Kavanaugh’s nightmarish concurrence does not end there. While the Wisconsin decision solely related to a federal court changing state election laws, Kavanaugh decided to append a lengthy footnote to his decision revealing his support for a radical doctrine that would prevent state courts from interpreting their own state constitutions to expand voting rights within their own state borders.

This doctrine was initially rejected by the Supreme Court in Bush v. Gore and other related decisions. Then-Chief Justice William Rehnquist wrote a concurrence to Bush v. Gore, joined by Justices Antonin Scalia and Clarence Thomas, that argued that only state legislatures are able to interpret and change state election laws and not state courts. Kavanaugh affirmatively cited Rehnquist’s 2000 concurrence in his ruling Monday.

“[U]nder the US Constitution, the state courts do not have a blank check to rewrite state election laws for federal elections,” Kavanaugh wrote, adding that a state court “may not depart from the state election code enacted by the legislature.”

In a separate concurrence, Justice Neil Gorsuch, another Trump appointee, also affirmed his support for this doctrine: “The Constitution provides that state legislatures — not federal judges, not state judges, not state governors, not other state officials — bear primary responsibility for setting election rules.”

This is exactly the argument Pennsylvania Republicans made in a challenge to a Pennsylvania Supreme Court decision extending the state’s absentee ballot receipt deadline that was rejected on October 20. The court chose not to stay the state court’s decision in a 4-4 tie. That state court decision appears to have been saved by Chief Justice John Roberts, the only conservative who still thinks state courts should be able to rule on state election laws.

Pennsylvania Republicans are currently petitioning the Supreme Court to rehear their challenge to their state court’s ruling. Kavanaugh and Gorsuch have now openly stated their support for the Pennsylvania Republicans’ argument. Thomas’s support was already known as he joined Rehnquist’s 2000 concurrence. Justice Samuel Alito has not made his thoughts known on this, but he did join the other three in their vote to stay the Pennsylvania Supreme Court’s decision the first time.

The only thing standing in their way right now is Chief Justice John Roberts, who sided with the three liberals to create the 4-4 tie. Roberts also revealed his hand here in Monday’s Wisconsin decision to show that he does not agree with Rehnquist’s Bush v. Gore concurrence and thinks state courts should be allowed to interpret their own state’s election laws.

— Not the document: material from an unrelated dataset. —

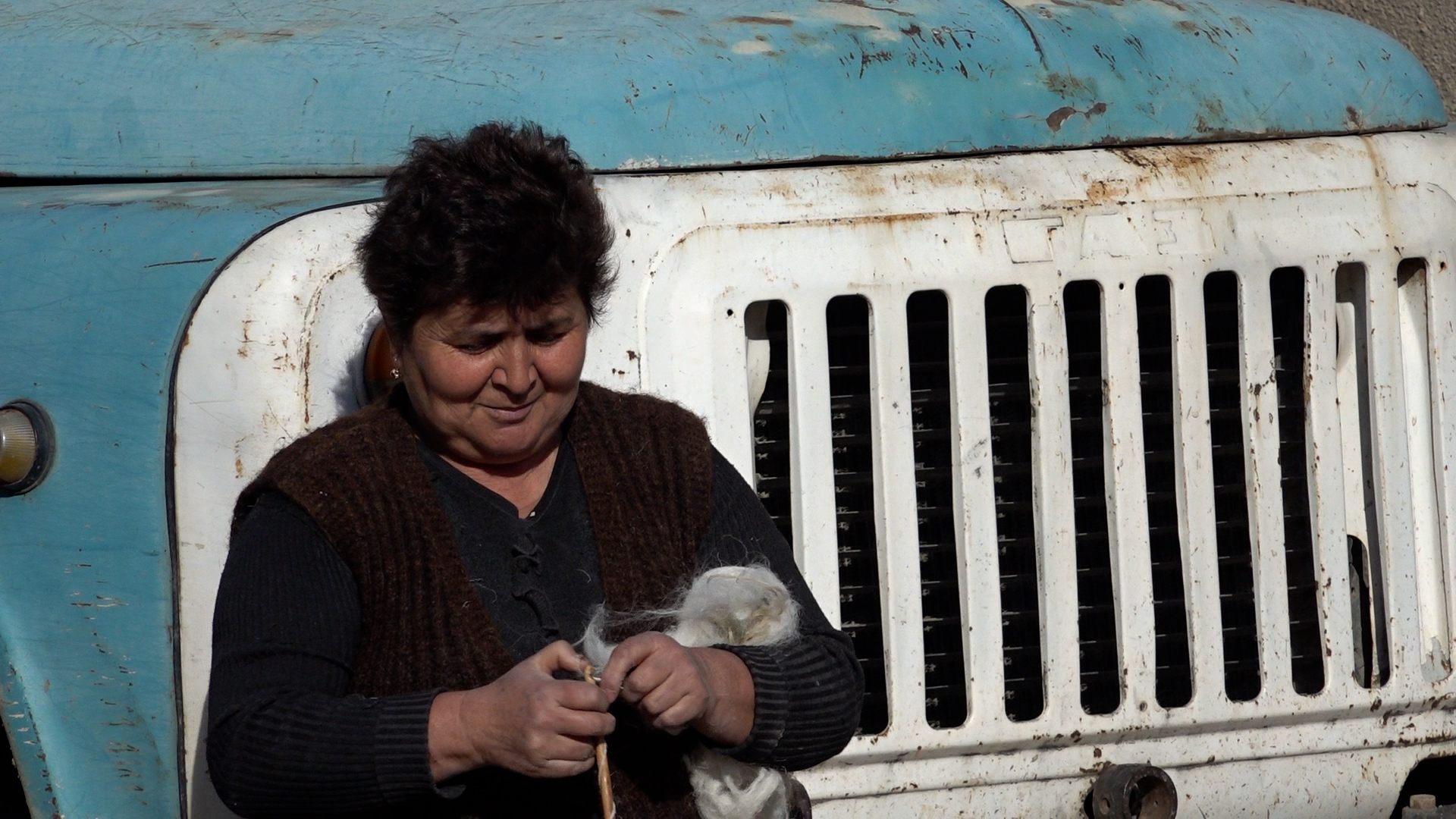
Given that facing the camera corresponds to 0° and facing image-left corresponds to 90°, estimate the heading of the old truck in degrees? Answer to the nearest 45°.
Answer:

“While the Pennsylvania applications implicated the authority of state courts to apply their own constitutions to election regulations, this case involves federal intrusion on state lawmaking processes,” Roberts wrote. “Different bodies of law and different precedents govern these two situations and require, in these particular circumstances, that we allow the modification of election rules in Pennsylvania but not Wisconsin.”

But now there’s Amy Coney Barrett. Barrett’s Senate confirmation on Monday night means there may now be five conservative justices to take up the case. Roberts’ disagreement will no longer matter. It is a preview of a court where any deviation from a conservative outcome requires two conservative justices to switch sides.

A ruling on such a case could greatly complicate the election in Pennsylvania. The court could potentially toss the Pennsylvania Supreme Court’s ruling quickly. This would cause increased voter confusion so close to the election — but worse, the court could theoretically make this determination after the election if Trump challenges the results because he does not want “the ballots” to be counted.

Trump and state Republicans have reportedly discussed a nightmare scenario whereby “the chaos and suspicions of impropriety” that Kavanaugh says cloud late-counted ballots will be used to justify the Republican-controlled legislature invalidating the popular vote entirely and handing the state’s electoral votes to Trump.

Such a decision would plummet the nation into a crisis far greater than Bush v. Gore did. It seems fitting for this ominous case to be the first test of a new six-vote conservative court majority.